Two years of blogging, as of today.  173 posts.  Two continents.  Many lessons learned—at least for me, I don’t know about you.

I began the blog during the early days of helping friends start up Mountain Cafe in Jinghong, China.  Too many odd happenings and funny anecdotes throughout each day behind the counter of the coffee shop to pass up the opportunity to post it all online.  From there the blog morphed into a place for me to tell stories of village trips, report on my progress in learning a minority language, discuss the progress from cafe to coffee growing.  I posted cute conversations with waitresses and customers and village kids.  I wrote thoughts from my travels through Yunnan, Burma, and Laos, including the road trip where I ended up sideways in a ditch with my elbow sticking through the glass of the truck’s passenger-side window.

When my plans for coming back to the States began to take shape, when the idea of writing Lydia’s story became more and more persistent and I couldn’t ignore the story any longer, I worked on blog entries to explain my decision process, to express clearly to myself and others why I was making this transition.  The blog has become an important part of the way I interact with friends and family.

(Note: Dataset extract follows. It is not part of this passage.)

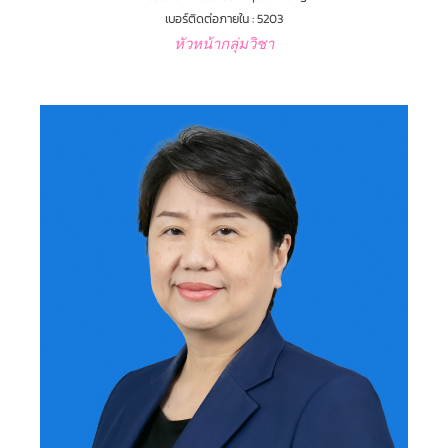
เบอร์ติดต่อภายใน : 5203
หัวหน้ากลุ่มวิชา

Keeping up with regular posts throughout each week has helped me grow in discipline as a writer.  Being able to write about topics apart from Lydia’s story has given me a good outlet, as well, for pieces that come a bit more naturally to me.  Developing a novel, working on a character arc, practicing dialogue—this is all new to me, and it’s difficult.  Writing for the blog is a way that I can keep my confidence up on those days when the novel overwhelms me.

It’s a good, good feeling today, looking back on two years of blogging.  Thanks for joining me here.